Change listing data:
════

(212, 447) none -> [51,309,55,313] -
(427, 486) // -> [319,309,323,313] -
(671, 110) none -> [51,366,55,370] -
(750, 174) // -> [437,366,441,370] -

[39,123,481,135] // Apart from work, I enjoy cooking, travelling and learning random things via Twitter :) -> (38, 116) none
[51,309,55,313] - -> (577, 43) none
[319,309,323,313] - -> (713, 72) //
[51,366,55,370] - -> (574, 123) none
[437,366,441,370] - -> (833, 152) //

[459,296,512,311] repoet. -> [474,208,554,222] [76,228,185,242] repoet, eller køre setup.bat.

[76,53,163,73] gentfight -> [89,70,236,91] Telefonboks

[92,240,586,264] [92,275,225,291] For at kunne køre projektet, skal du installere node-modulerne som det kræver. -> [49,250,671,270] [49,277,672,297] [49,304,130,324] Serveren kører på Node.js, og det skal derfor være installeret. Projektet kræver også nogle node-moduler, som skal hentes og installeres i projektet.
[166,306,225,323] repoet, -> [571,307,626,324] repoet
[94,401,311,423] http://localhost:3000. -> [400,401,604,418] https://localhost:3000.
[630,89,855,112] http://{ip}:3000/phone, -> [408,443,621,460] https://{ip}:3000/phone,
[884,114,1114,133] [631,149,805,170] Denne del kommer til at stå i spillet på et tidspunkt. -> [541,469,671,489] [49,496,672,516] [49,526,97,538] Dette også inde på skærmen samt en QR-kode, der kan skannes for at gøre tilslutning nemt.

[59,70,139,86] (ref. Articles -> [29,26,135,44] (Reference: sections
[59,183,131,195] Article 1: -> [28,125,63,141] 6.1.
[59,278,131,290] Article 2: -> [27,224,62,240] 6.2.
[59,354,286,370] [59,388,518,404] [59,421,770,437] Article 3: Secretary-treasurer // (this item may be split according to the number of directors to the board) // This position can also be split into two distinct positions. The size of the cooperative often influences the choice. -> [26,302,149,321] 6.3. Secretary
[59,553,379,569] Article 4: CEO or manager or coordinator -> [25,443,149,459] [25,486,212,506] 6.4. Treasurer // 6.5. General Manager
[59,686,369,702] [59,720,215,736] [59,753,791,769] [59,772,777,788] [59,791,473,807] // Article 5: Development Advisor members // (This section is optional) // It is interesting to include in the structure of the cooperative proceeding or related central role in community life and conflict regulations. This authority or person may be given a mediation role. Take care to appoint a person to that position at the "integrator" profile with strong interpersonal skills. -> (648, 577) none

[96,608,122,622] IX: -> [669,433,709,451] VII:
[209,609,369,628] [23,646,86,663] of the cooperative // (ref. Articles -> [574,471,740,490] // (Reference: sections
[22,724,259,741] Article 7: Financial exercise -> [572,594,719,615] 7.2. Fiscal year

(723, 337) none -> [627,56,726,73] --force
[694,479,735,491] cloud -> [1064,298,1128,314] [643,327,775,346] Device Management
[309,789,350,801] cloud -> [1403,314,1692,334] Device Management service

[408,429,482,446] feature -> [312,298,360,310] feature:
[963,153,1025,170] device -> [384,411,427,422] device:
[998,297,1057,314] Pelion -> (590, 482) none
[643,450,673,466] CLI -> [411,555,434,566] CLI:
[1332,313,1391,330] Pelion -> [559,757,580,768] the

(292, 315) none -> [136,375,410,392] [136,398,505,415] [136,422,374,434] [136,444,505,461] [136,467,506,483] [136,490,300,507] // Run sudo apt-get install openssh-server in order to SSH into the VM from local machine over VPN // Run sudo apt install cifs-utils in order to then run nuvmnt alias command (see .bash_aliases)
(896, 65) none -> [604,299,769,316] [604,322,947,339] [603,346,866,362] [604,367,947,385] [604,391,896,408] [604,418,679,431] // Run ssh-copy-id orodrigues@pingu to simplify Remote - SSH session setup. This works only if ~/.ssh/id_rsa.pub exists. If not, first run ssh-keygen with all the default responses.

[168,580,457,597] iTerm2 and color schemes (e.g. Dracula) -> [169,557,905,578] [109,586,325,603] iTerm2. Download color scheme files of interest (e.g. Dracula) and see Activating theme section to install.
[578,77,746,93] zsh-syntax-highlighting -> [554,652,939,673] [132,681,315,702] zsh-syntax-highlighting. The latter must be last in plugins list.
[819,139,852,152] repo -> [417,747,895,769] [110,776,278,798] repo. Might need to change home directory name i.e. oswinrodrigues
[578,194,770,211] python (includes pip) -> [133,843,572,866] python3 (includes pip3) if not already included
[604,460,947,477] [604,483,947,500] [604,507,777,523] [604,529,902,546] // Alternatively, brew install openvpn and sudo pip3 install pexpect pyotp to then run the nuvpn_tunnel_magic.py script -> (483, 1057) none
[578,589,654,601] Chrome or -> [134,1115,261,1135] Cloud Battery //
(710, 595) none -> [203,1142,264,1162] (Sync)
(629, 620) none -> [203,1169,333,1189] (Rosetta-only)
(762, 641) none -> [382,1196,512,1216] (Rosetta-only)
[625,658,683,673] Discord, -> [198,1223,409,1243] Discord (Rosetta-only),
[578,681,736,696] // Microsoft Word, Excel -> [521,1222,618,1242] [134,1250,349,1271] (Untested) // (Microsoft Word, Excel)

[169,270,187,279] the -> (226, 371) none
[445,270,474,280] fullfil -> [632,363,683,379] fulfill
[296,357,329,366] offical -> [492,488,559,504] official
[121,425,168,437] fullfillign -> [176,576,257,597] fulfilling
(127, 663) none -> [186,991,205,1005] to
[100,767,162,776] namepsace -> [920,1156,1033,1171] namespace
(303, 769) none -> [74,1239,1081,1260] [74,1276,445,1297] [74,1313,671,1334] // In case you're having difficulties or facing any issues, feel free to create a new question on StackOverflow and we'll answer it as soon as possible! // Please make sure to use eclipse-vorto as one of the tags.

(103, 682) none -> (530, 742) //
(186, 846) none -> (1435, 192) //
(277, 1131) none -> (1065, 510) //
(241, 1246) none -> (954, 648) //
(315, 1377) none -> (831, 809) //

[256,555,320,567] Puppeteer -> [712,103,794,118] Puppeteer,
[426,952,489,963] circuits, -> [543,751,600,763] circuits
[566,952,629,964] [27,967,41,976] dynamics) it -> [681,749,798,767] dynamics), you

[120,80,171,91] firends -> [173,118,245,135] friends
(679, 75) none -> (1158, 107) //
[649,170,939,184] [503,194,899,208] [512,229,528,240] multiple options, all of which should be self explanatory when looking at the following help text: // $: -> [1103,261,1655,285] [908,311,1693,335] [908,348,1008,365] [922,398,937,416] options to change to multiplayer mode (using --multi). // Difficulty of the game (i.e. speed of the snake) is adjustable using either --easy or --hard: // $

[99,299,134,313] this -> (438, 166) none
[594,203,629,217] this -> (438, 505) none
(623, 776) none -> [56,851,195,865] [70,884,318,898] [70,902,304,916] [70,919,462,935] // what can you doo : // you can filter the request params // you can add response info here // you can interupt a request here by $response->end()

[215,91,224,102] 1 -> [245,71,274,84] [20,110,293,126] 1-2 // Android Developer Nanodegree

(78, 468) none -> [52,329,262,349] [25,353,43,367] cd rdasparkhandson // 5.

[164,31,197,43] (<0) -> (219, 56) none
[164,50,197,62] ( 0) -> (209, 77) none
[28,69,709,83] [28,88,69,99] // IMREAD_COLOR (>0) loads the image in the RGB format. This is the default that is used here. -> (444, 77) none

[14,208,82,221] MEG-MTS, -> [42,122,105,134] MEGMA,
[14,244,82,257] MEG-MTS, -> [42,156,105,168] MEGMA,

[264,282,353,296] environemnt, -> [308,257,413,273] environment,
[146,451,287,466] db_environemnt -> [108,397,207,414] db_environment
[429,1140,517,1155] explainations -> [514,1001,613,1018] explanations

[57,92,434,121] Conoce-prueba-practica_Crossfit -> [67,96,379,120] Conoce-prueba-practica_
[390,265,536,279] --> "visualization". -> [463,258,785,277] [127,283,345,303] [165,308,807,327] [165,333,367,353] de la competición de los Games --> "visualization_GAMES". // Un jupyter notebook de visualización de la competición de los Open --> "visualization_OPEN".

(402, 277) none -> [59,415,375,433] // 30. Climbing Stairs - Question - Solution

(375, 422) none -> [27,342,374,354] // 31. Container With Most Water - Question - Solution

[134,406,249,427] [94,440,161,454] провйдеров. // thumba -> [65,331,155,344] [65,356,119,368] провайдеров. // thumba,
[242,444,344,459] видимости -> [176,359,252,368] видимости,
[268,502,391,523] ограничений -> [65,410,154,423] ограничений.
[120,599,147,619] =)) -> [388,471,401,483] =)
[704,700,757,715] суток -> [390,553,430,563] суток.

════

Your response should be made up of the lines in the data that contain the word "sections".

# Response:
[59,70,139,86] (ref. Articles -> [29,26,135,44] (Reference: sections
[209,609,369,628] [23,646,86,663] of the cooperative // (ref. Articles -> [574,471,740,490] // (Reference: sections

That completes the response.